The price gains are being driven by high demand and tight inventory. While the construction of single-family homes rose 9.4 percent last year to 781,600, according to the report, the U.S. has added less new housing over the last 10 years than during any other 10-year period since the 1970s.

“Any excess housing that may have been built during the boom years has been absorbed, and a stronger supply response is going to be needed to keep pace with demand—particularly for moderately priced homes,” said Chris Herbert, the Joint Center’s managing director, in a statement.

The nation’s homeownership rate is still hovering near a 50-year low at 63.6 percent, as of Q1 2017. The rate isn’t expected to dip any lower, though, as homeownership is picking up. Owner households increased by 280,000 in 2016, the largest increase since 2006.
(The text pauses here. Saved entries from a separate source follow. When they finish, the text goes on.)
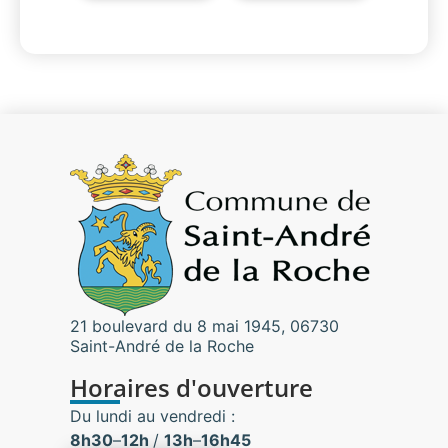
21 boulevard du 8 mai 1945, 06730
Saint-André de la Roche
Horaires d'ouverture
Du lundi au vendredi :
8h30
–
12h
/
13h
–
16h45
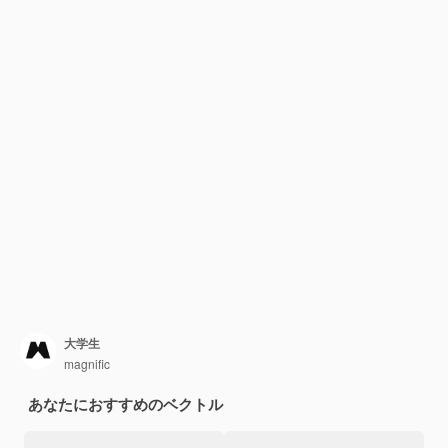
大学生
magnific
あなたにおすすめのベクトル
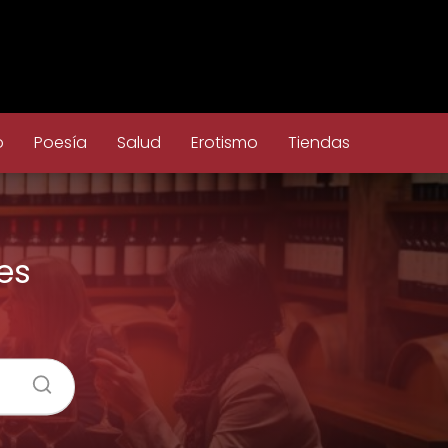
o
Poesía
Salud
Erotismo
Tiendas
es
But housing affordability remains a chief concern. Per the report, which was released Friday, just 45 percent of renters in the nation’s largest metro areas can afford monthly payments on a median-price home in their area. That share drops to 25 percent in some of the pricier markets in the West, Northeast, and Florida.

Renters are having problems saving for a home because they are spending big bucks on rent. More than 11 million renter households spend over half of their incomes on rent, and the number of cost-burdened (paying 30 percent of their income toward housing) renter households is higher than the number of cost-burdened owner households—21 million to 18 million—even though more people are owners.

Despite the concerns about affordability, Millennials are expected to drive demand for both rental and owner-occupied housing, particularly in major cities. Most Baby Boomers, meanwhile, are expected to stay in their current homes and modify them to meet changing needs.